Data shown:
--*--

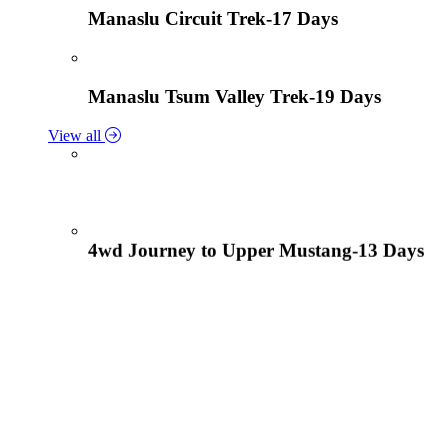
Manaslu Circuit Trek-17 Days
Manaslu Tsum Valley Trek-19 Days
View all
4wd Journey to Upper Mustang-13 Days
Tiji Festival Tour-15 Days
View all
Lower Mustang Trek to Kagbeni and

--*--

Can you rewrite the rows above with "View all" changed to "See more" and everything else left as it is? Leave the pictures out of your answer.

Response area:
Manaslu Circuit Trek-17 Days
Manaslu Tsum Valley Trek-19 Days
See more
4wd Journey to Upper Mustang-13 Days
Tiji Festival Tour-15 Days
See more
Lower Mustang Trek to Kagbeni and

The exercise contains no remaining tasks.